Please pull out the lines of the records from the one containing "catalogue / barcode: US 3305631" through the one containing "collectors: V. Funk", including both, and reproduce them word for word with nothing else.

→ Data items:
* * * * * * *
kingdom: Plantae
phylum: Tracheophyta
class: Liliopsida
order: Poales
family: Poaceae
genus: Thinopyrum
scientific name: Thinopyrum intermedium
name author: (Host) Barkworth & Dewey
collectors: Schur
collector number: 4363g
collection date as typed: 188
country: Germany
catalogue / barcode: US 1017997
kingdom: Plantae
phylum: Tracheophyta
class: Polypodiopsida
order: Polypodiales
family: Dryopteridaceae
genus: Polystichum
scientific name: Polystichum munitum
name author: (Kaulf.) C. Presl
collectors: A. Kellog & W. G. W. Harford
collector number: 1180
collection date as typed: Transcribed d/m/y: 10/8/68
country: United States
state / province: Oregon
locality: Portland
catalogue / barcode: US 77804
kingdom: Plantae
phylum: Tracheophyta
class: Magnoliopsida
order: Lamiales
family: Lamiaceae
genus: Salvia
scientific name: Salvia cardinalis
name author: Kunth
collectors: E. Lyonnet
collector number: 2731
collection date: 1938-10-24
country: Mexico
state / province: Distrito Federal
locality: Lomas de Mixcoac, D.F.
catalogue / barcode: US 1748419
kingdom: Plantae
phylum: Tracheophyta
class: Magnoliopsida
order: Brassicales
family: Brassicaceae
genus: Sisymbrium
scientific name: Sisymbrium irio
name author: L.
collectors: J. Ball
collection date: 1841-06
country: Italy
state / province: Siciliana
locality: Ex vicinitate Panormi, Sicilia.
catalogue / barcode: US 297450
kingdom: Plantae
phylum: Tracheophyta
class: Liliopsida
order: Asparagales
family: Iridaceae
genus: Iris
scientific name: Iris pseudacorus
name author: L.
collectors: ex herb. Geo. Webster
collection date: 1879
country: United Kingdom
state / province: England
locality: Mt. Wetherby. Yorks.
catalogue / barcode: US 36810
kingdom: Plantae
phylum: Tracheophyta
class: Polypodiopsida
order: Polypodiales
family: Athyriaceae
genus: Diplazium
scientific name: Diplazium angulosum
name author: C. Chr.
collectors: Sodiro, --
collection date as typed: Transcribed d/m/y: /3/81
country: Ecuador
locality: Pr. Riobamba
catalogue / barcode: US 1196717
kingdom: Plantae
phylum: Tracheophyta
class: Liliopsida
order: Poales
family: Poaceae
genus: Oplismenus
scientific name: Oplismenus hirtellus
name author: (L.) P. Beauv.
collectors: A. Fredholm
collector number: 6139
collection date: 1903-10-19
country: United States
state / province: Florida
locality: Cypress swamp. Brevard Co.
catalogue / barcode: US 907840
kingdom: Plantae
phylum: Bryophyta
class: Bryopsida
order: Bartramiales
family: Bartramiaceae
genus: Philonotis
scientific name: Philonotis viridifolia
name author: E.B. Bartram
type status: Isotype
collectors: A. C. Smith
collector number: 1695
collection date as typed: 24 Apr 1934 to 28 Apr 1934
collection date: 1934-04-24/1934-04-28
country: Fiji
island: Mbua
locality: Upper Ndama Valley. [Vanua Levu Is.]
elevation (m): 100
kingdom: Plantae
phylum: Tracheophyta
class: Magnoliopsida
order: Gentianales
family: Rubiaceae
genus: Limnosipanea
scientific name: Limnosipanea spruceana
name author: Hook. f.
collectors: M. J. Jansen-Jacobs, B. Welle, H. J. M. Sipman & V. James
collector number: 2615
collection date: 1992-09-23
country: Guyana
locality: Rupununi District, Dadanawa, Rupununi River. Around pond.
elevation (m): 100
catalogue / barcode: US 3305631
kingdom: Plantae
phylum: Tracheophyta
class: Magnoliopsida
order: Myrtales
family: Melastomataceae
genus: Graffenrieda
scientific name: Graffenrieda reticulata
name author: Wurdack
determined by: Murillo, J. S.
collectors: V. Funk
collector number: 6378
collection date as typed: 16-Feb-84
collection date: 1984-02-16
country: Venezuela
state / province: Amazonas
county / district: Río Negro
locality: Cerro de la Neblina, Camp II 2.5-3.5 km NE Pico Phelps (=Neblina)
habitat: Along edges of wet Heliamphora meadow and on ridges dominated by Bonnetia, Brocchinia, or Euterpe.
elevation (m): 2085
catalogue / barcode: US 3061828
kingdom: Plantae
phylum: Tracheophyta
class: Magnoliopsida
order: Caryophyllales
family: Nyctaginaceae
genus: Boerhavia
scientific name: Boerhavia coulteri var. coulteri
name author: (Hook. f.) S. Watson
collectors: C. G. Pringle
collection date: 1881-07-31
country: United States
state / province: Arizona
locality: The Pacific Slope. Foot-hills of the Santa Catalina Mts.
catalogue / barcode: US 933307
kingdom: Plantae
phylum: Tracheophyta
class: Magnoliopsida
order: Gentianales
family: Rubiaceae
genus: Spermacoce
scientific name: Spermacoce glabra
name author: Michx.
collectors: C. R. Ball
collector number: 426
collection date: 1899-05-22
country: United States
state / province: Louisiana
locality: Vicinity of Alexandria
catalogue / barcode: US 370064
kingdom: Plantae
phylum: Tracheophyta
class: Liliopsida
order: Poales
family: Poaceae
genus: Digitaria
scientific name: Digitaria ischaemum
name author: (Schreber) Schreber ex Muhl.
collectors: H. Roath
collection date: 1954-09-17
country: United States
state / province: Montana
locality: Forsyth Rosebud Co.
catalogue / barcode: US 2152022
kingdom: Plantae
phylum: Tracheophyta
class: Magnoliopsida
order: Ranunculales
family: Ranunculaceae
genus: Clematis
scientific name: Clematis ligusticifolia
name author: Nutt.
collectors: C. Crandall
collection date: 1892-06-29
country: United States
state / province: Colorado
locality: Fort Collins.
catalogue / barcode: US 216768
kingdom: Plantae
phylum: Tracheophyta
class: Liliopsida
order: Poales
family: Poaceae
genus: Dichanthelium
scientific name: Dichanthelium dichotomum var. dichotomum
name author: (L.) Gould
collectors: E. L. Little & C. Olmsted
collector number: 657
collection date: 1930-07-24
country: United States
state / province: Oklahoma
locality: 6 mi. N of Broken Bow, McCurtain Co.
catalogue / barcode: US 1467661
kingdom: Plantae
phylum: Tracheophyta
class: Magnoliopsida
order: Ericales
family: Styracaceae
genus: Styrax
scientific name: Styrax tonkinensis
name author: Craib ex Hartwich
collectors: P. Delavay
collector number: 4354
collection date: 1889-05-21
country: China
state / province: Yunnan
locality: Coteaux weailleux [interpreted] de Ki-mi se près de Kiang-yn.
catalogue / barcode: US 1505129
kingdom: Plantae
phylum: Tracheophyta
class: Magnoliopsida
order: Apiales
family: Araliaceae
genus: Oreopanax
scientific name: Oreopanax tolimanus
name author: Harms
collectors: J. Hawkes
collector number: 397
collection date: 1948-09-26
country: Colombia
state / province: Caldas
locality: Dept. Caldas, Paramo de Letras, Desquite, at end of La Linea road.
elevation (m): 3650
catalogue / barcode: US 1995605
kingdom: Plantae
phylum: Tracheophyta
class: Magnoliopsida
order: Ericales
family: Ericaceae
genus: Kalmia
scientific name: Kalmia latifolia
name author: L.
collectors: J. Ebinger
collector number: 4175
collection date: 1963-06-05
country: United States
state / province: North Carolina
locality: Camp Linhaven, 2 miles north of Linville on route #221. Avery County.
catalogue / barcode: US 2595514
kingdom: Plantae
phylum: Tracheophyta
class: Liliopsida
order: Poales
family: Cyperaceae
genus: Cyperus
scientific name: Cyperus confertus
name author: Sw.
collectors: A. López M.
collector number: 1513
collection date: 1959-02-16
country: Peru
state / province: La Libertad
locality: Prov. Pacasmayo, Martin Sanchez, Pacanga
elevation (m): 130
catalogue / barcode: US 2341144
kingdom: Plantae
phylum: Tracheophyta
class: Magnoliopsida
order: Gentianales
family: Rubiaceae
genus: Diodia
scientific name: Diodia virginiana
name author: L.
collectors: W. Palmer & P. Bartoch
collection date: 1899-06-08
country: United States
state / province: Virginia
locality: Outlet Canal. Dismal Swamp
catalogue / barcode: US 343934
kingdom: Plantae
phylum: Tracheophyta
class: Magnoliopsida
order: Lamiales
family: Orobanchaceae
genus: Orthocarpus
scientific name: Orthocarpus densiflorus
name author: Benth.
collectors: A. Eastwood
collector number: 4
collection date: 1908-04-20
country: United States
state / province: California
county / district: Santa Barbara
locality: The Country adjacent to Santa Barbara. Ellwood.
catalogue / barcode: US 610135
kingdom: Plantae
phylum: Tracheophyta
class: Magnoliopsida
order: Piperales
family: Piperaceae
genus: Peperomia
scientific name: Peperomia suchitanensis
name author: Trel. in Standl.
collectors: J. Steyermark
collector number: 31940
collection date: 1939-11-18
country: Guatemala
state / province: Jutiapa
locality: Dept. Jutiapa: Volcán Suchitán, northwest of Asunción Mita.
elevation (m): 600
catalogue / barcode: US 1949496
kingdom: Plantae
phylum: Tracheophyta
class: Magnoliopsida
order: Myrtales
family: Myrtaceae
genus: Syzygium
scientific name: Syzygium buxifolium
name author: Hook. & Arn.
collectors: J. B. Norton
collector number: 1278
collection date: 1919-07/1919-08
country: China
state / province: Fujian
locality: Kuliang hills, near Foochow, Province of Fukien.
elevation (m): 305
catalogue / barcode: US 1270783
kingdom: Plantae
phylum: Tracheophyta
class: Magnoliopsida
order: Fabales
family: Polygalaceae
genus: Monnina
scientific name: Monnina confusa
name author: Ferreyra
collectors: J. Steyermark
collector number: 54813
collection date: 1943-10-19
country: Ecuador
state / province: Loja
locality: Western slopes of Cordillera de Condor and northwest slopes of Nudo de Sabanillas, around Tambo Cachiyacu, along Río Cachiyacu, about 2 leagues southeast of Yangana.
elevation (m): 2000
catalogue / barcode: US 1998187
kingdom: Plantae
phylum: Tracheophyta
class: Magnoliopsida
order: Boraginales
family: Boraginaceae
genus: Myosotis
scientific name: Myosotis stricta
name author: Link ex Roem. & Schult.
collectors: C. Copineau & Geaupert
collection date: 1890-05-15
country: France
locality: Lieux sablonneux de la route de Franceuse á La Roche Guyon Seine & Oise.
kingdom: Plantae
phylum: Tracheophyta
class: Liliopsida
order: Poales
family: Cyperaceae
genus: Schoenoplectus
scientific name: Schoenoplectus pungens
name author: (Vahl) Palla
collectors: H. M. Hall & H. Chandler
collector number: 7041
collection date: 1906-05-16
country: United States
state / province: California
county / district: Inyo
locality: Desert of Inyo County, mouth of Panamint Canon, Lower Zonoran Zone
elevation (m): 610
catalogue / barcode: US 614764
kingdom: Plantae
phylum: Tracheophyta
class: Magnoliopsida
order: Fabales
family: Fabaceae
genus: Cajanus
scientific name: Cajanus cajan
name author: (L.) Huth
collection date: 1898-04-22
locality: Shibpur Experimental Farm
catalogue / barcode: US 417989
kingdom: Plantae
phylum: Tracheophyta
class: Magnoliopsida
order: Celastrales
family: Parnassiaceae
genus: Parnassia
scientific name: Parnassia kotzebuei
* * * * * * *
→ Output for this task:
catalogue / barcode: US 3305631
kingdom: Plantae
phylum: Tracheophyta
class: Magnoliopsida
order: Myrtales
family: Melastomataceae
genus: Graffenrieda
scientific name: Graffenrieda reticulata
name author: Wurdack
determined by: Murillo, J. S.
collectors: V. Funk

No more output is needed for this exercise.